▶ _About this exercise_:
Reading down the listing below, count the lines where the word "Silkscreen" shows up, then give only that count.
● ● ● ● ●
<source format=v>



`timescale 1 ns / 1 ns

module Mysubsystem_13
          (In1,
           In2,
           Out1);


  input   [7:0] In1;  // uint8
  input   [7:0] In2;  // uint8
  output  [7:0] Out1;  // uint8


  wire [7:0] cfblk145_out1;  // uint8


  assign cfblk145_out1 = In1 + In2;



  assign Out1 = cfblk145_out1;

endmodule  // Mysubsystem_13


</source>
● ● ● ● ●
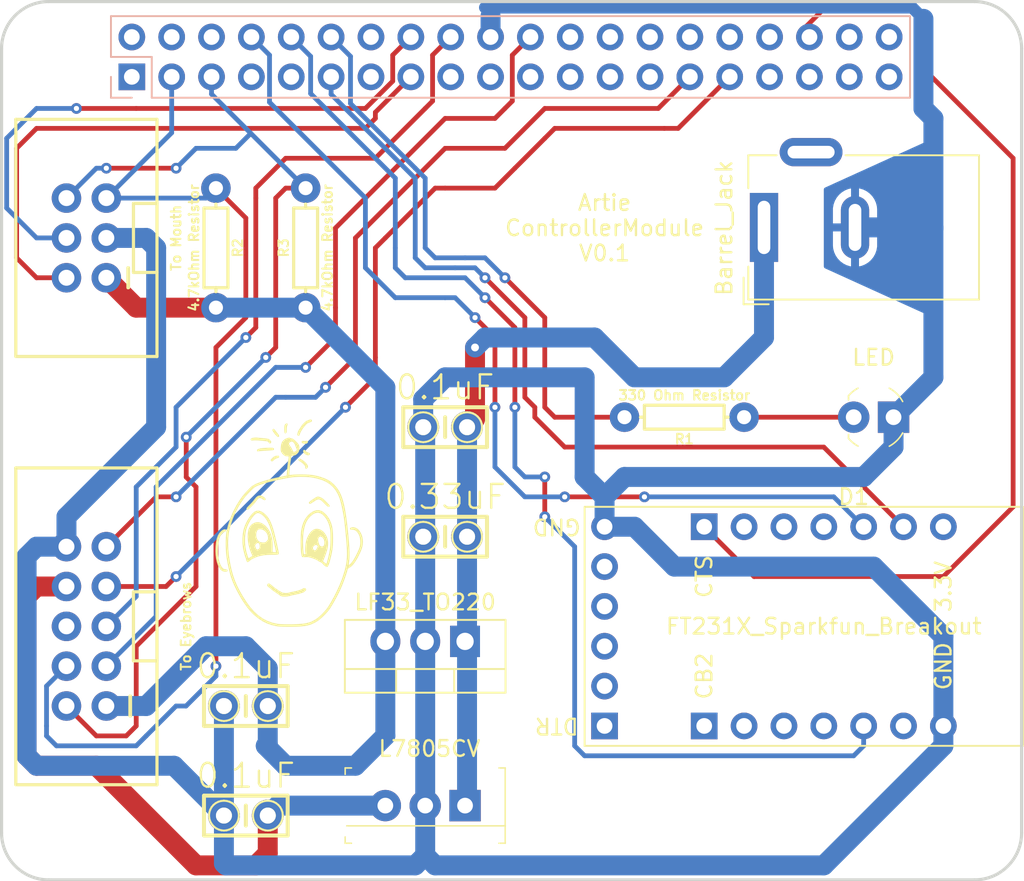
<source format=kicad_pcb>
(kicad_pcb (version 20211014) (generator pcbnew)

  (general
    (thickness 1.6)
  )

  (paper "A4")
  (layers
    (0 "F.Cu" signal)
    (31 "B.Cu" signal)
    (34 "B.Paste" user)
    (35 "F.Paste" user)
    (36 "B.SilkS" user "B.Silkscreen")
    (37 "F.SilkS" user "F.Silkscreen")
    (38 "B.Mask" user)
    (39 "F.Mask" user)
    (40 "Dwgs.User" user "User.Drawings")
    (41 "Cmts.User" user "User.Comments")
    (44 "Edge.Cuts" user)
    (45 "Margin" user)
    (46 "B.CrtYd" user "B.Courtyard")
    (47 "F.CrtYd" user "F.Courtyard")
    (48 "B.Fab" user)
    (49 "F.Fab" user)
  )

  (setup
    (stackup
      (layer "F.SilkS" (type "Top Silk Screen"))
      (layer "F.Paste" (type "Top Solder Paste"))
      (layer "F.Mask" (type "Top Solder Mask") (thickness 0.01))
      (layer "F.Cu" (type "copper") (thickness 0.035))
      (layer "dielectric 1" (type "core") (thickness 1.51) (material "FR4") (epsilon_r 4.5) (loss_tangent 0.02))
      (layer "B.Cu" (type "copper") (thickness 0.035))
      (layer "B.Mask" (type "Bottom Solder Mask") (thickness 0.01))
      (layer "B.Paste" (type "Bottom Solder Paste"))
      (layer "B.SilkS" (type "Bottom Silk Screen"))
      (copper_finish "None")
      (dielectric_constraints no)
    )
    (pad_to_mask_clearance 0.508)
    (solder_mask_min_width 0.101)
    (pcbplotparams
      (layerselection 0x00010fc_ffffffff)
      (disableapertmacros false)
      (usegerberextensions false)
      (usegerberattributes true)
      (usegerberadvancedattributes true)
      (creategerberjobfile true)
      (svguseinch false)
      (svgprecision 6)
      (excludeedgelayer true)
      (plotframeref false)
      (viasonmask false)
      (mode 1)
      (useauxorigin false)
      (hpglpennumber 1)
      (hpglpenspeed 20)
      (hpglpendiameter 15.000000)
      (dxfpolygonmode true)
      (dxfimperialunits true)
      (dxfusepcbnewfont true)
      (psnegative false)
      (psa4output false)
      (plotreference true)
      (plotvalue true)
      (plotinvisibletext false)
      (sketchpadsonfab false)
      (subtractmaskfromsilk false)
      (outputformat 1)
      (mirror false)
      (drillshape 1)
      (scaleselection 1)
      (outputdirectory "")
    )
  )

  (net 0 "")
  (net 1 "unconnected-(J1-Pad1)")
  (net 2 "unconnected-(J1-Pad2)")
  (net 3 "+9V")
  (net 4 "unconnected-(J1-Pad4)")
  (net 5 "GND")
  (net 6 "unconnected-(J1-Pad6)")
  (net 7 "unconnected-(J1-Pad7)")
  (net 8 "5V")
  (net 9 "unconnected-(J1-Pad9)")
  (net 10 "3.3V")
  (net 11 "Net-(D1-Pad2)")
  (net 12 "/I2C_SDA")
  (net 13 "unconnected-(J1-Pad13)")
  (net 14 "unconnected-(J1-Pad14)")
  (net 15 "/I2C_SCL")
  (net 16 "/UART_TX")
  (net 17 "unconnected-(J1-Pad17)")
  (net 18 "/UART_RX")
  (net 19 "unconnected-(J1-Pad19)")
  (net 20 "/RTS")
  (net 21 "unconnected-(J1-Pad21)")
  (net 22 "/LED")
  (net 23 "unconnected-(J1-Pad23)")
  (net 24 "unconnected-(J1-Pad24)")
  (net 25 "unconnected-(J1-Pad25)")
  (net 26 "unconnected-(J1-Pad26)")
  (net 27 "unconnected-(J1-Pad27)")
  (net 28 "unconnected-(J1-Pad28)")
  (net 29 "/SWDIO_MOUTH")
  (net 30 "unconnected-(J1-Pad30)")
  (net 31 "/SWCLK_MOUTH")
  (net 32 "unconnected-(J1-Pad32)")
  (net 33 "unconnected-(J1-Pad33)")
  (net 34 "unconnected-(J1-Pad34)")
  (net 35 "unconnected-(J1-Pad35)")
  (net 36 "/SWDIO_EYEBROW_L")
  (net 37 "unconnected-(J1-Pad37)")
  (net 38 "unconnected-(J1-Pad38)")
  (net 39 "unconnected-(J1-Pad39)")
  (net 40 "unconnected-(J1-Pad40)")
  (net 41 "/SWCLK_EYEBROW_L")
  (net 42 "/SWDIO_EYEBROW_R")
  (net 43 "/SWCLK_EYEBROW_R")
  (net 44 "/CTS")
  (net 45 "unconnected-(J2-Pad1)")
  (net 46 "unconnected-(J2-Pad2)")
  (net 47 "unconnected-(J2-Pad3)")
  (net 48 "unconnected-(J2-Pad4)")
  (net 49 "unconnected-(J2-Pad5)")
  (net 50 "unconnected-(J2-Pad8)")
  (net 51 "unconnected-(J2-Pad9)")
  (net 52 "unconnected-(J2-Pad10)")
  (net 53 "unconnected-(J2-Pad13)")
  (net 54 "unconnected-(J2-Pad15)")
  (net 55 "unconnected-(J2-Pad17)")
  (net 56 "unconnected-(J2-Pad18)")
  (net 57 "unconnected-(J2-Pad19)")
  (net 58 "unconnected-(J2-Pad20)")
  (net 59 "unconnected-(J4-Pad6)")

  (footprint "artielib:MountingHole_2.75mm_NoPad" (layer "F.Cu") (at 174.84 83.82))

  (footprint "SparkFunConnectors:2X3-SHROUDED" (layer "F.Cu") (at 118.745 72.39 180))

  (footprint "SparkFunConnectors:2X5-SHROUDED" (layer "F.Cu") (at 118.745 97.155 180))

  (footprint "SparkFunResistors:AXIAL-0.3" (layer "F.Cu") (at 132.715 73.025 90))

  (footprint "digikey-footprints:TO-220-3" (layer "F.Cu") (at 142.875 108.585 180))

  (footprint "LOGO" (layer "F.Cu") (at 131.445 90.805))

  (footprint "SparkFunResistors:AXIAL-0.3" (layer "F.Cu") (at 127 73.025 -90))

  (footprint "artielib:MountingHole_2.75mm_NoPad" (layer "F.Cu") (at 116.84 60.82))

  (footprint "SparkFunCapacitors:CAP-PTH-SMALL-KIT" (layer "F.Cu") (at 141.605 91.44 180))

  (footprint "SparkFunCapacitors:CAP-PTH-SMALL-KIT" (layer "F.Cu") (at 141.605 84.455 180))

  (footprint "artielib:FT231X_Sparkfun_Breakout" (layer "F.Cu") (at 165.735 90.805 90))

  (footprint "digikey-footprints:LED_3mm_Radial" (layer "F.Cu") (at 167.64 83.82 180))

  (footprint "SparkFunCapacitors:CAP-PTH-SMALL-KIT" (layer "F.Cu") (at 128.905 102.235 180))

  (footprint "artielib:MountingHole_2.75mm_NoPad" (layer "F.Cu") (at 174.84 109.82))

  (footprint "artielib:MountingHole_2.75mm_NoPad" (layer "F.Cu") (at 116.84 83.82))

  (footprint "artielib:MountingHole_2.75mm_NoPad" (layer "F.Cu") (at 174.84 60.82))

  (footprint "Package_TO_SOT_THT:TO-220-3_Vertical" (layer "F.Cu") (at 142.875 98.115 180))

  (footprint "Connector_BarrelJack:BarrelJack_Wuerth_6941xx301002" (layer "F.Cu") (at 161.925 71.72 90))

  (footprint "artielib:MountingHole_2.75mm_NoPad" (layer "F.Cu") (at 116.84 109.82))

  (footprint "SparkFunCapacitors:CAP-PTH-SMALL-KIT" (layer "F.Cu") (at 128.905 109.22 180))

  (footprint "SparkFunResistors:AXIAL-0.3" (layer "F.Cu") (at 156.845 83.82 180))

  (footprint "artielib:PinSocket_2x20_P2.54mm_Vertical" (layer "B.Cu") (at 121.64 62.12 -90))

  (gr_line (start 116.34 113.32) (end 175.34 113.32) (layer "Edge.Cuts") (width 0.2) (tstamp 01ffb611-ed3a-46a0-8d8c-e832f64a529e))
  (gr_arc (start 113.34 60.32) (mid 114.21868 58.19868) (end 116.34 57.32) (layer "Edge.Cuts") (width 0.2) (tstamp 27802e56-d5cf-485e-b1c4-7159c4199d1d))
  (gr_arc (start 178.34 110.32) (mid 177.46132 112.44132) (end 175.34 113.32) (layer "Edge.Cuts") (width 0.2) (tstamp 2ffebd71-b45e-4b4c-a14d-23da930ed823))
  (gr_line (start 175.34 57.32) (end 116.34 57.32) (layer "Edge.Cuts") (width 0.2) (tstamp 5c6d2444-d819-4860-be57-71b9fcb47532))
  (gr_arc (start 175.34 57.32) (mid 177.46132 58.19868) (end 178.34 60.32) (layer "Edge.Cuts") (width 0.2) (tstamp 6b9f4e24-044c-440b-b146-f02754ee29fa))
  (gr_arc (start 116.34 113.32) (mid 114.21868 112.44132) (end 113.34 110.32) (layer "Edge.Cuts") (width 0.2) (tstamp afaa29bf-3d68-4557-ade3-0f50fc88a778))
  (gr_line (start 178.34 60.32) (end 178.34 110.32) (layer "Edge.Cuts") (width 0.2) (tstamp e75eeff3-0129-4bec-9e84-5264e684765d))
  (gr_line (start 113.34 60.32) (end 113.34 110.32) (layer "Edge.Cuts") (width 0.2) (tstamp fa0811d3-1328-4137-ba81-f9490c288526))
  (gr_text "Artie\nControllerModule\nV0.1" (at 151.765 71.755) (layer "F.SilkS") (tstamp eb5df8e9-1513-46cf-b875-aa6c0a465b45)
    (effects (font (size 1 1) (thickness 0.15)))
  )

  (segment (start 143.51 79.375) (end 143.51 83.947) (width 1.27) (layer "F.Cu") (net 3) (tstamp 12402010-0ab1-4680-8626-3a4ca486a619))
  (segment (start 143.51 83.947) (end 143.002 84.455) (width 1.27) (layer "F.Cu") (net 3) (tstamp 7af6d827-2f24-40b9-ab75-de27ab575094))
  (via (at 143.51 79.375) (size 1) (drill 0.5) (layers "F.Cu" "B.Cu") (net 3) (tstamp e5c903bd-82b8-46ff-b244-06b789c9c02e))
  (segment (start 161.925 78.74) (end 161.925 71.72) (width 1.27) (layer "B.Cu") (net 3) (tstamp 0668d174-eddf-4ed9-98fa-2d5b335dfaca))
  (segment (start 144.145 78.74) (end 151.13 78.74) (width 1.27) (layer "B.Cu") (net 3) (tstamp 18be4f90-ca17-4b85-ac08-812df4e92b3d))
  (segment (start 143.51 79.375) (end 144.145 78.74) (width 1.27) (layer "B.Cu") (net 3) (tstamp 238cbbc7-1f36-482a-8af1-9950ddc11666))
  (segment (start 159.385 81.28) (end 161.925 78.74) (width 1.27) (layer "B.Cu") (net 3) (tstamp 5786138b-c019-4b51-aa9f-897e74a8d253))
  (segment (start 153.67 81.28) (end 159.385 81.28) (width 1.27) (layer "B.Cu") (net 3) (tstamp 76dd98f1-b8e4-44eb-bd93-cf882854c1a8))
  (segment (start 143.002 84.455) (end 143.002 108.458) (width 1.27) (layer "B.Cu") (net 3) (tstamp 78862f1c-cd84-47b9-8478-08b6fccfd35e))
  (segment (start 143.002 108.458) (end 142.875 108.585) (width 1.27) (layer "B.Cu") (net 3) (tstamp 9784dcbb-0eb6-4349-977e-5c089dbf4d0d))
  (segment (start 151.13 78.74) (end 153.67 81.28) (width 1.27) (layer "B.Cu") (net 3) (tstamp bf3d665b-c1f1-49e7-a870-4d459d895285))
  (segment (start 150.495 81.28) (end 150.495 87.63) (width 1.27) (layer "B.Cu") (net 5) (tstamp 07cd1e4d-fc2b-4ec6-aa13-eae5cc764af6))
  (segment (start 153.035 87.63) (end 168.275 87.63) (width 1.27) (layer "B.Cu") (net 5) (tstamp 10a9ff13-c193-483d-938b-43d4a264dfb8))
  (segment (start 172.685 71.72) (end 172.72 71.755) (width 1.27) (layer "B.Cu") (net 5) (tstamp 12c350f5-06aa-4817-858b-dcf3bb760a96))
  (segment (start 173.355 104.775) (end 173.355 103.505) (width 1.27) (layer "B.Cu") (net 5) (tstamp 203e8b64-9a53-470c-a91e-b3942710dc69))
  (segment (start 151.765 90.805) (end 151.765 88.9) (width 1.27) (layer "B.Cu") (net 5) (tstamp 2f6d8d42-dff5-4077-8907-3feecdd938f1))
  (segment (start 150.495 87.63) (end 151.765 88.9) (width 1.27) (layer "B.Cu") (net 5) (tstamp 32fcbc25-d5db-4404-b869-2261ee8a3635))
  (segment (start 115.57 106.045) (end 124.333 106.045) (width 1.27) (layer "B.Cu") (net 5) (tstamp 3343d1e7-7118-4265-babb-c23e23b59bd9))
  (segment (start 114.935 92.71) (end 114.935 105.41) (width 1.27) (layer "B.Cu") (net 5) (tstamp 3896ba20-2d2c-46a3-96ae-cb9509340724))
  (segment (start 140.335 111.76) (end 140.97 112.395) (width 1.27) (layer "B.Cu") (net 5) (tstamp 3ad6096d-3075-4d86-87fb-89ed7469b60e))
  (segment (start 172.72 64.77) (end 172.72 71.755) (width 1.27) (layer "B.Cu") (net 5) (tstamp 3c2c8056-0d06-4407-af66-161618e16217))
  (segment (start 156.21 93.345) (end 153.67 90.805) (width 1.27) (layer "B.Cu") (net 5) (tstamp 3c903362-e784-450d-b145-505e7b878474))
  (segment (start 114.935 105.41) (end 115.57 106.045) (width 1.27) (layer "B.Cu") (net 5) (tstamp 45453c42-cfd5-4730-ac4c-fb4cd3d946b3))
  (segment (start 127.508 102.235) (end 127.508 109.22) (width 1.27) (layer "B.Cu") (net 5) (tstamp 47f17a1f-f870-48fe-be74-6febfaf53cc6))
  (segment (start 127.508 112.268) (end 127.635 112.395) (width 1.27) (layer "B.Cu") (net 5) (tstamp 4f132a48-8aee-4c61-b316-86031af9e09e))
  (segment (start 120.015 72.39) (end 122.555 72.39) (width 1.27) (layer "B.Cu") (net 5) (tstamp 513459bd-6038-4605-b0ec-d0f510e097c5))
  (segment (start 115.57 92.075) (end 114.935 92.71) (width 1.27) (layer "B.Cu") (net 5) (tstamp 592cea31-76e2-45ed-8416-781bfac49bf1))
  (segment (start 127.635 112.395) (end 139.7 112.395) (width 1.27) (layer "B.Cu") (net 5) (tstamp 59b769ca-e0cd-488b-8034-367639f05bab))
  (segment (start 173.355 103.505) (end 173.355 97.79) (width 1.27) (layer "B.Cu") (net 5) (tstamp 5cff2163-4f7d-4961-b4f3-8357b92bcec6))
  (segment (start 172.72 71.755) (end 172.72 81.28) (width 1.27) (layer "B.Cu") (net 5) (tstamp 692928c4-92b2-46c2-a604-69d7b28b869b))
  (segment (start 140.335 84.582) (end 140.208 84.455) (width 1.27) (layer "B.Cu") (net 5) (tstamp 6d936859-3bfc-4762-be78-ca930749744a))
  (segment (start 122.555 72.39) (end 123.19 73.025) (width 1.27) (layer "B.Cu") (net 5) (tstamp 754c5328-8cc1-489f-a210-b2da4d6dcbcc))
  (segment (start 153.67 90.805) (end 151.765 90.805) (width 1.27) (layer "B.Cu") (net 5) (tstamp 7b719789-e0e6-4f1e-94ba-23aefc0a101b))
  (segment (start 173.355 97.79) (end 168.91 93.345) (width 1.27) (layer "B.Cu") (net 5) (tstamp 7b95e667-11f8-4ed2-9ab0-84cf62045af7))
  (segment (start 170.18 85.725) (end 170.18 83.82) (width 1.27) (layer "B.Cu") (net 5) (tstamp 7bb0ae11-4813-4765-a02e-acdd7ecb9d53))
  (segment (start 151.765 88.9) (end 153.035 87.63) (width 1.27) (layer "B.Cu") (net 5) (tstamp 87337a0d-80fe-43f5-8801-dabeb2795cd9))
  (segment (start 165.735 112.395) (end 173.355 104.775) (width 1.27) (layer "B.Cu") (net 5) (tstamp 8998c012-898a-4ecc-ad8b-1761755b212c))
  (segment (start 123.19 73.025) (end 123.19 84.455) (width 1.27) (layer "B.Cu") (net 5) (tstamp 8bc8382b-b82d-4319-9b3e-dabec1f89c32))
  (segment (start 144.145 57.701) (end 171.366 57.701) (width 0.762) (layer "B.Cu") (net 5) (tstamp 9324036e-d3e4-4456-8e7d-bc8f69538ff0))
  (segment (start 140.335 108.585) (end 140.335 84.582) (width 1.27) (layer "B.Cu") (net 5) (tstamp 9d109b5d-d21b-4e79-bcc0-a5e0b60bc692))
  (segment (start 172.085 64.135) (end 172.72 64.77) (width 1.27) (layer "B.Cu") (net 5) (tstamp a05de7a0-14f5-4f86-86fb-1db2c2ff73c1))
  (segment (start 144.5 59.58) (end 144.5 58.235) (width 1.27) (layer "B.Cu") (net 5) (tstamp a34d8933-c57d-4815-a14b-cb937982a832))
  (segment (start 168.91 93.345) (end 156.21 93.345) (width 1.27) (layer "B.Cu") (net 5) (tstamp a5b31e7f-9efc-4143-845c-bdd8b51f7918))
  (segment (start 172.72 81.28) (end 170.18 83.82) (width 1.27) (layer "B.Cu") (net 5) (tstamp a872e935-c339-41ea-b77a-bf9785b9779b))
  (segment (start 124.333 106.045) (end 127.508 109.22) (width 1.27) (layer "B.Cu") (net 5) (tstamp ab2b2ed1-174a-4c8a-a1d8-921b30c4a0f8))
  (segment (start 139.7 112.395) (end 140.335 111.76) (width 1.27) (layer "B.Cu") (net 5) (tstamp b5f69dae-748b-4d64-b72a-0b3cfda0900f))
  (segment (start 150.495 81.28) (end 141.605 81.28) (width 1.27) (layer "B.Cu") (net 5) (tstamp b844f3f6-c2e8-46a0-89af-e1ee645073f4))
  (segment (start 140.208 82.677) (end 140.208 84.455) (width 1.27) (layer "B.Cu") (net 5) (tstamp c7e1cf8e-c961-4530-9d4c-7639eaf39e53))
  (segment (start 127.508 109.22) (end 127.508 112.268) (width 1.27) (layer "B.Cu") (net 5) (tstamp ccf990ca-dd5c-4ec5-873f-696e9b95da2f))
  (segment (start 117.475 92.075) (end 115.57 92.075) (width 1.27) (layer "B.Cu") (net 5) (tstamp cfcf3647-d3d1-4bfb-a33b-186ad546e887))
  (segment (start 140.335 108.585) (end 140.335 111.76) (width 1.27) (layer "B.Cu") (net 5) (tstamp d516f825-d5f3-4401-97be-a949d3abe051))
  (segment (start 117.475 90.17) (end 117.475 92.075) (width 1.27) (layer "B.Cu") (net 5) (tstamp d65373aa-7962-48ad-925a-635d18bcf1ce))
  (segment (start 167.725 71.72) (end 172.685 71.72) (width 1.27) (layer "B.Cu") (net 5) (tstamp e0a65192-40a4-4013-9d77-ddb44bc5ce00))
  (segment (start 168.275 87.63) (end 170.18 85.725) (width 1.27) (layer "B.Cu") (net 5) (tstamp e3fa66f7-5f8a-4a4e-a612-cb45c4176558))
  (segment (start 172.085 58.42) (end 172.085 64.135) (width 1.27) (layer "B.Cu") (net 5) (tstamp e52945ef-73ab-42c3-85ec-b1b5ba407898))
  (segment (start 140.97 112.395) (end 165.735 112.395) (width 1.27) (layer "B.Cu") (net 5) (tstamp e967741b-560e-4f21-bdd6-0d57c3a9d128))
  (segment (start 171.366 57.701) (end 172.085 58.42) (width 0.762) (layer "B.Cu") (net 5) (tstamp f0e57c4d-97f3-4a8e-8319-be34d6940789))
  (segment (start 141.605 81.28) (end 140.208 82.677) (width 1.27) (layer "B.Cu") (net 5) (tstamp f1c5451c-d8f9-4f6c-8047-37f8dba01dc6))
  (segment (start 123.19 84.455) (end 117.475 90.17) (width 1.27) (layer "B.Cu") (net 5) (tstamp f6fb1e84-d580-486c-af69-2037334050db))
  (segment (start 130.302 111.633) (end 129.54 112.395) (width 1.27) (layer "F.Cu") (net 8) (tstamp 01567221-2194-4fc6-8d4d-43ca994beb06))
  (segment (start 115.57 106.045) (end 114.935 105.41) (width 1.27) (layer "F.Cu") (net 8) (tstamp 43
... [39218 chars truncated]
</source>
● ● ● ● ●
▶ _Response for this exercise_:
2